▸ STATED GOAL
Copy every line of the material below that contains the string "newSketch", matching case exactly.

(begin)

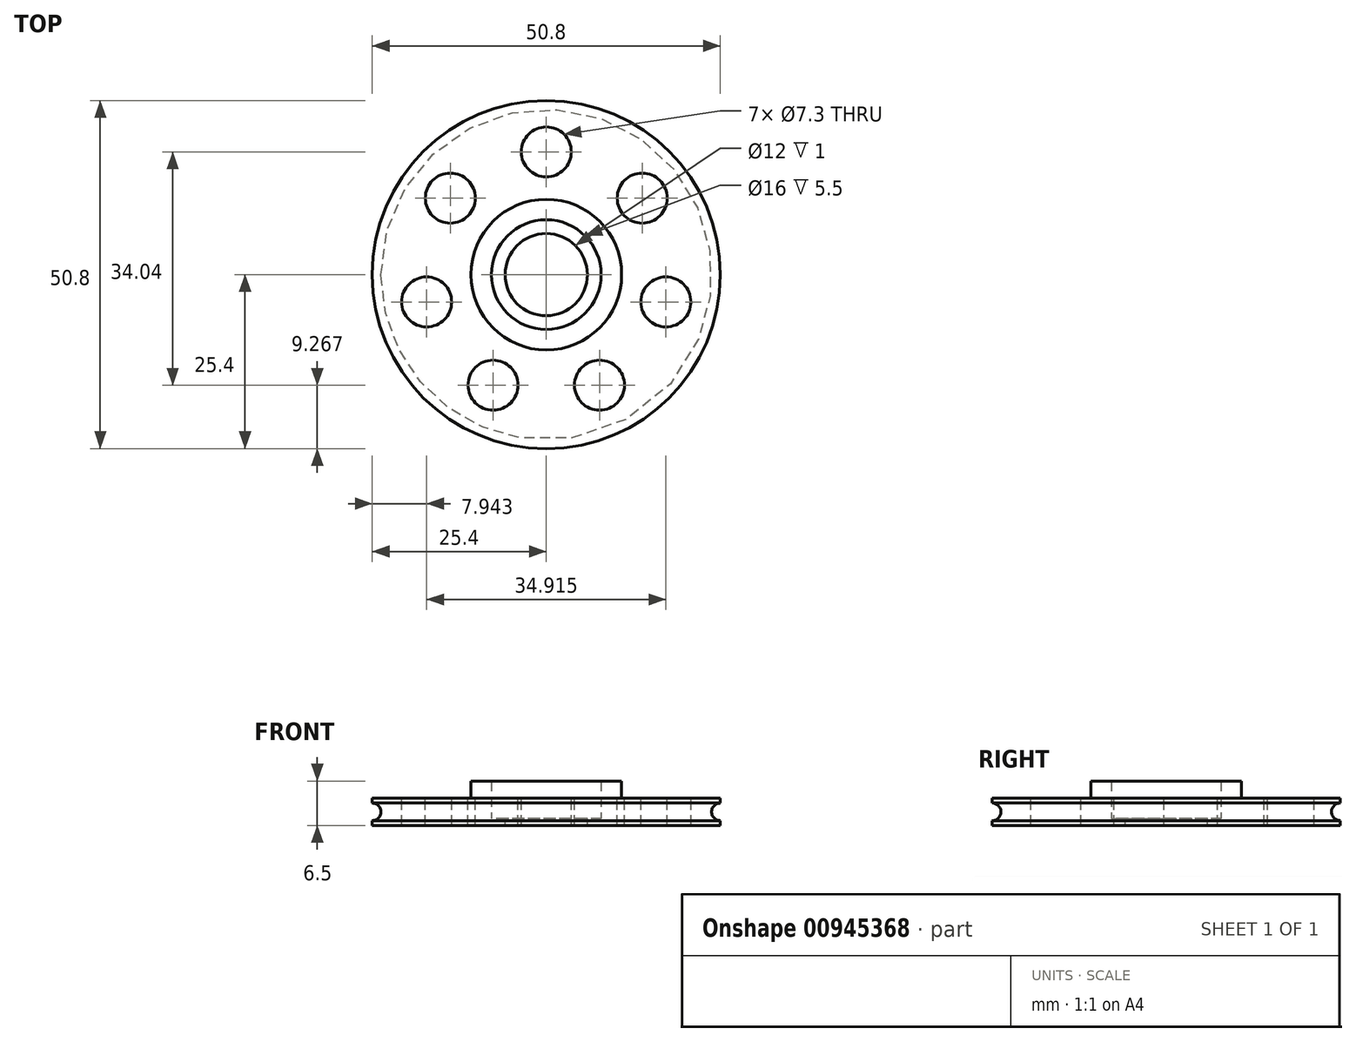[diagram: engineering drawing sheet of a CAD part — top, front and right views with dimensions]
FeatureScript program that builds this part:
annotation { "Feature Type Name" : "Feature", "Feature Type Description" : "" }
export const myFeature = defineFeature(function(context is Context, id is Id, definition is map)
    precondition{}
    {
        {
            var Q0;
            Q0=qCreatedBy(makeId("Top.planeOp"),FACE);
            var sketch = newSketch(context, id + "F0", { "sketchPlane" : qUnion([Q0])});
            skCircle(sketch, "E0", {"center": v(0, 0) * mm, "radius": 25.4 * mm});
            skSolve(sketch);
        }
        {
            var Q0;
            Q0=makeQuery(id+"F0.imprint","IMPRINT",FACE,{"disambiguationData":[TD([[makeQuery(id+"F0.imprint","IMPRINT",EDGE,{"derivedFrom":sQuery(id+"F0.wireOp",EDGE,"E0")}),1.0]])]});
            extrude(context, id + "F1", {"entities" : qUnion([Q0]), "depth" : 4 * mm, "offsetDistance" : 25.4 * mm});
        }
        {
            var Q0;
            Q0=makeQuery(id+"F1.opExtrude","CAP_FACE",FACE,{"disambiguationData":[OSD([sQuery(id+"F0.wireOp",EDGE,"E0"),sQuery(id+"F0.wireOp",EDGE,"n39IqKt5-bk1q-LU1x-fgod-8OyBNiFTd7FZ")])],"isStart":false});
            var sketch = newSketch(context, id + "F2", { "sketchPlane" : qUnion([Q0])});
            skCircle(sketch, "E1", {"center": v(0, 0) * mm, "radius": 8 * mm});
            skCircle(sketch, "E2.0", {"center": v(0, 0) * mm, "radius": 11 * mm});
            skSolve(sketch);
        }
        {
            var Q0;
            Q0=qSketchRegion(id+"F2",true);
            extrude(context, id + "F3", {"entities" : qUnion([Q0]), "operationType" : NewBodyOperationType.ADD, "flatOperationType" : FlatOperationType.REMOVE, "depth" : 2.5 * mm, "offsetDistance" : 25.4 * mm, "domain" : OperationDomain.MODEL});
        }
        {
            var Q0;
            Q0=makeQuery(id+"F3.boolean.opBoolean","SPLIT",FACE,{"disambiguationData":[TD([makeQuery(id+"F3.opExtrude","SWEPT_FACE",FACE,{"disambiguationData":[OSD([sQuery(id+"F2.wireOp",EDGE,"E1")])]})])],"derivedFrom":makeQuery(id+"F1.opExtrude","CAP_FACE",FACE,{"disambiguationData":[OSD([sQuery(id+"F0.wireOp",EDGE,"E0")])],"isStart":false})});
            var sketch = newSketch(context, id + "F4", { "sketchPlane" : qUnion([Q0])});
            skCircle(sketch, "E3", {"center": v(0, 0) * mm, "radius": 6 * mm});
            skSolve(sketch);
        }
        {
            var Q0;
            Q0=makeQuery(id+"F4.imprint","IMPRINT",FACE,{"disambiguationData":[TD([[makeQuery(id+"F4.imprint","IMPRINT",EDGE,{"derivedFrom":sQuery(id+"F4.wireOp",EDGE,"E3")}),1.0]])]});
            var Q1;
            Q1=makeQuery(id+"F4.imprint","IMPRINT",FACE,{"disambiguationData":[TD([[makeQuery(id+"F4.imprint","IMPRINT",EDGE,{"derivedFrom":makeQuery(id+"FgYK8jIepfClWtA_1.opExtrude","CAP_EDGE",EDGE,{"disambiguationData":[OSD([sQuery(id+"F8DXjnVyigKkjng_1.wireOp",EDGE,"EUjAMsCd-Zx2B-3j4q-cP5o-T3GrjTijNDqK")])],"isStart":false})}),1.0]])]});
            extrude(context, id + "F5", {"entities" : qUnion([Q0, Q1]), "operationType" : NewBodyOperationType.REMOVE, "oppositeDirection" : true, "depth" : 9 * mm, "offsetDistance" : 25.4 * mm});
        }
        {
            var Q0;
            Q0=qCreatedBy(makeId("Front.planeOp"),FACE);
            var sketch = newSketch(context, id + "F6", { "sketchPlane" : qUnion([Q0])});
            skCircle(sketch, "E4", {"center": v(-27.3, 2) * mm, "radius": 1.5 * mm});
            skLineSegment(sketch, "E5.bottom", {"start": v(-25.8, 0.65) * mm, "end": v(-27.95, 0.65) * mm});
            skLineSegment(sketch, "E5.top", {"start": v(-25.8, 3.35) * mm, "end": v(-27.95, 3.35) * mm});
            skLineSegment(sketch, "E5.left", {"start": v(-25.8, 0.65) * mm, "end": v(-25.8, 3.35) * mm});
            skLineSegment(sketch, "E5.right", {"start": v(-28.8, 1.91) * mm, "end": v(-28.8, 2.09) * mm});
            skLineSegment(sketch, "E6", {"start": v(0, 19.1) * mm, "end": v(0, -12.61) * mm, "construction": true});
            skLineSegment(sketch, "E7", {"start": v(-25.8, 1.83) * mm, "end": v(-25.81, 1.83) * mm});
            skPoint(sketch, "E8.orphan", {"position": v(-38.97, 3.35) * mm});
            skPoint(sketch, "E9.end.orphan", {"position": v(-15.64, 0.65) * mm});
            skPoint(sketch, "E9.start.orphan", {"position": v(-25.8, 2) * mm});
            skSolve(sketch);
        }
        {
            var Q0;
            {var subQ0=sQuery(id+"F6.wireOp",EDGE,"E5.top");var subQ1=sQuery(id+"F6.wireOp",EDGE,"E4");var subQ2=makeQuery(id+"F6.imprint","INTERSECT",VERTEX,{"disambiguationData":[OD(0.0)],"derivedFrom":[subQ1,subQ0]});Q0=makeQuery(id+"F6.imprint","IMPRINT",FACE,{"disambiguationData":[TD([[makeQuery(id+"F6.imprint","IMPRINT",EDGE,{"disambiguationData":[TD([[subQ2,1.0]])],"derivedFrom":subQ1}),1.0]])]});}
            var Q1;
            {var subQ0=sQuery(id+"F6.wireOp",EDGE,"E5.bottom");var subQ1=sQuery(id+"F6.wireOp",EDGE,"E4");var subQ2=makeQuery(id+"F6.imprint","INTERSECT",VERTEX,{"disambiguationData":[OD(0.0)],"derivedFrom":[subQ1,subQ0]});Q1=makeQuery(id+"F6.imprint","IMPRINT",FACE,{"disambiguationData":[TD([[makeQuery(id+"F6.imprint","IMPRINT",EDGE,{"disambiguationData":[TD([[subQ2,-1.0]])],"derivedFrom":subQ1}),1.0]])]});}
            var Q2;
            {var subQ4=sQuery(id+"F6.wireOp",EDGE,"E5.right");Q2=makeQuery(id+"F6.imprint","IMPRINT",FACE,{"disambiguationData":[TD([[makeQuery(id+"F6.imprint","IMPRINT",EDGE,{"derivedFrom":subQ4}),-1.0]])]});}
            var Q3;
            {var subQ0=sQuery(id+"F6.wireOp",EDGE,"p3G3spWP-JurA-dj01-Cwvm-HHlCDoPDIoxd");Q3=makeQuery(id+"F6.imprint","IMPRINT",FACE,{"disambiguationData":[TD([[makeQuery(id+"F6.imprint","IMPRINT",EDGE,{"derivedFrom":subQ0}),1.0]])]});}
            var Q4;
            Q4=makeQuery(id+"F6.imprint","IMPRINT",FACE,{"disambiguationData":[TD([[makeQuery(id+"F6.imprint","IMPRINT",EDGE,{"derivedFrom":sQuery(id+"F6.wireOp",EDGE,"p3G3spWP-JurA-dj01-Cwvm-HHlCDoPDIoxd")}),-1.0]])]});
            var Q5;
            {var subQ0=sQuery(id+"F6.wireOp",EDGE,"E9");Q5=makeQuery(id+"F6.imprint","IMPRINT",FACE,{"disambiguationData":[TD([[makeQuery(id+"F6.imprint","IMPRINT",EDGE,{"derivedFrom":subQ0}),1.0]])]});}
            var Q6;
            Q6=sQuery(id+"F6.wireOp",EDGE,"E6");
            revolve(context, id + "F7", {"operationType" : NewBodyOperationType.REMOVE, "surfaceOperationType" : NewSurfaceOperationType.NEW, "entities" : qUnion([Q0, Q1, Q2, Q3, Q4, Q5]), "axis" : qUnion([Q6]), "revolveType" : RevolveType.FULL, "oppositeDirection" : true});
        }
        {
            var Q0;
            Q0=makeQuery(id+"F3.boolean.opBoolean","SPLIT",FACE,{"disambiguationData":[TD([makeQuery(id+"F3.opExtrude","SWEPT_FACE",FACE,{"disambiguationData":[OSD([sQuery(id+"F2.wireOp",EDGE,"E1")])]})])],"derivedFrom":makeQuery(id+"F1.opExtrude","CAP_FACE",FACE,{"disambiguationData":[OSD([sQuery(id+"F0.wireOp",EDGE,"E0")])],"isStart":false})});
            extrude(context, id + "F8", {"entities" : qUnion([Q0]), "operationType" : NewBodyOperationType.REMOVE, "oppositeDirection" : true, "depth" : 3 * mm, "offsetDistance" : 25 * mm});
        }
        {
            var Q0;
            Q0=qCreatedBy(makeId("Front.planeOp"),FACE);
            var sketch = newSketch(context, id + "F9", { "sketchPlane" : qUnion([Q0])});
            skLineSegment(sketch, "E10", {"start": v(-25.4, 4) * mm, "end": v(-25.4, 0) * mm});
            skCircle(sketch, "E11", {"center": v(-25.4, 2) * mm, "radius": 1.28 * mm});
            skLineSegment(sketch, "E12", {"start": v(0, 9.34) * mm, "end": v(0, -3.6) * mm, "construction": true});
            skSolve(sketch);
        }
        {
            var Q0;
            {var subQ0=sQuery(id+"F9.wireOp",EDGE,"E11");var subQ1=sQuery(id+"F9.wireOp",EDGE,"E10");var subQ2=makeQuery(id+"F9.imprint","INTERSECT",VERTEX,{"disambiguationData":[OD(0.0)],"derivedFrom":[subQ1,subQ0]});Q0=makeQuery(id+"F9.imprint","IMPRINT",FACE,{"disambiguationData":[TD([[makeQuery(id+"F9.imprint","IMPRINT",EDGE,{"disambiguationData":[TD([[subQ2,1.0]])],"derivedFrom":subQ1}),1.0]])]});}
            var Q1;
            {var subQ0=sQuery(id+"F9.wireOp",EDGE,"E11");var subQ1=sQuery(id+"F9.wireOp",EDGE,"E10");var subQ2=makeQuery(id+"F9.imprint","INTERSECT",VERTEX,{"disambiguationData":[OD(0.0)],"derivedFrom":[subQ1,subQ0]});Q1=makeQuery(id+"F9.imprint","IMPRINT",FACE,{"disambiguationData":[TD([[makeQuery(id+"F9.imprint","IMPRINT",EDGE,{"disambiguationData":[TD([[subQ2,1.0]])],"derivedFrom":subQ1}),-1.0]])]});}
            var Q2;
            Q2=sQuery(id+"F9.wireOp",EDGE,"E12");
            revolve(context, id + "F10", {"operationType" : NewBodyOperationType.REMOVE, "surfaceOperationType" : NewSurfaceOperationType.NEW, "entities" : qUnion([Q0, Q1]), "axis" : qUnion([Q2]), "revolveType" : RevolveType.FULL, "oppositeDirection" : true});
        }
        {
            var Q0;
            {var subQ1=sQuery(id+"F0.wireOp",EDGE,"E0");var subQ2=makeQuery(id+"F1.opExtrude","SWEPT_FACE",FACE,{"disambiguationData":[OSD([subQ1])]});Q0=makeQuery(id+"FvaswZWDLJZ7FP9_1.boolean.opBoolean","SPLIT",FACE,{"disambiguationData":[TD([subQ2])],"derivedFrom":makeQuery(id+"F3.boolean.opBoolean","SPLIT",FACE,{"disambiguationData":[TD([subQ2])],"derivedFrom":makeQuery(id+"F1.opExtrude","CAP_FACE",FACE,{"disambiguationData":[OSD([subQ1])],"isStart":false})})});}
            var sketch = newSketch(context, id + "F11", { "sketchPlane" : qUnion([Q0])});
            skCircle(sketch, "E13", {"center": v(0, 17.9) * mm, "radius": 3.65 * mm});
            skCircle(sketch, "E14.1.0", {"center": v(-14, 11.16) * mm, "radius": 3.65 * mm});
            skCircle(sketch, "E14.2.0", {"center": v(-17.46, -3.98) * mm, "radius": 3.65 * mm});
            skCircle(sketch, "E14.3.0", {"center": v(-7.77, -16.13) * mm, "radius": 3.65 * mm});
            skCircle(sketch, "E14.4.0", {"center": v(7.77, -16.13) * mm, "radius": 3.65 * mm});
            skPoint(sketch, "E14.center", {"position": v(0, 0) * mm});
            skCircle(sketch, "E15.1.5.0", {"center": v(17.46, -3.98) * mm, "radius": 3.65 * mm});
            skCircle(sketch, "E15.1.6.0", {"center": v(14, 11.16) * mm, "radius": 3.65 * mm});
            skSolve(sketch);
        }
        {
            var Q0;
            Q0=makeQuery(id+"F11.imprint","IMPRINT",FACE,{"disambiguationData":[TD([[makeQuery(id+"F11.imprint","IMPRINT",EDGE,{"derivedFrom":sQuery(id+"F11.wireOp",EDGE,"E13")}),1.0]])]});
            var Q1;
            Q1=makeQuery(id+"F11.imprint","IMPRINT",FACE,{"disambiguationData":[TD([[makeQuery(id+"F11.imprint","IMPRINT",EDGE,{"derivedFrom":sQuery(id+"F11.wireOp",EDGE,"E14.1.0")}),1.0]])]});
            var Q2;
            Q2=makeQuery(id+"F11.imprint","IMPRINT",FACE,{"disambiguationData":[TD([[makeQuery(id+"F11.imprint","IMPRINT",EDGE,{"derivedFrom":sQuery(id+"F11.wireOp",EDGE,"E14.2.0")}),1.0]])]});
            var Q3;
            Q3=makeQuery(id+"F11.imprint","IMPRINT",FACE,{"disambiguationData":[TD([[makeQuery(id+"F11.imprint","IMPRINT",EDGE,{"derivedFrom":sQuery(id+"F11.wireOp",EDGE,"E14.3.0")}),1.0]])]});
            var Q4;
            Q4=makeQuery(id+"F11.imprint","IMPRINT",FACE,{"disambiguationData":[TD([[makeQuery(id+"F11.imprint","IMPRINT",EDGE,{"derivedFrom":sQuery(id+"F11.wireOp",EDGE,"E14.4.0")}),1.0]])]});
            var Q5;
            Q5=makeQuery(id+"F11.imprint","IMPRINT",FACE,{"disambiguationData":[TD([[makeQuery(id+"F11.imprint","IMPRINT",EDGE,{"derivedFrom":sQuery(id+"F11.wireOp",EDGE,"E15.1.6.0")}),1.0]])]});
            var Q6;
            Q6=makeQuery(id+"F11.imprint","IMPRINT",FACE,{"disambiguationData":[TD([[makeQuery(id+"F11.imprint","IMPRINT",EDGE,{"derivedFrom":sQuery(id+"F11.wireOp",EDGE,"E15.1.5.0")}),1.0]])]});
            extrude(context, id + "F12", {"entities" : qUnion([Q0, Q1, Q2, Q3, Q4, Q5, Q6]), "operationType" : NewBodyOperationType.REMOVE, "oppositeDirection" : true, "depth" : 25 * mm, "offsetDistance" : 25 * mm});
        }
    });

(end)

▸ THE SOLUTION
            var sketch = newSketch(context, id + "F0", { "sketchPlane" : qUnion([Q0])});
            var sketch = newSketch(context, id + "F2", { "sketchPlane" : qUnion([Q0])});
            var sketch = newSketch(context, id + "F4", { "sketchPlane" : qUnion([Q0])});
            var sketch = newSketch(context, id + "F6", { "sketchPlane" : qUnion([Q0])});
            var sketch = newSketch(context, id + "F9", { "sketchPlane" : qUnion([Q0])});
            var sketch = newSketch(context, id + "F11", { "sketchPlane" : qUnion([Q0])});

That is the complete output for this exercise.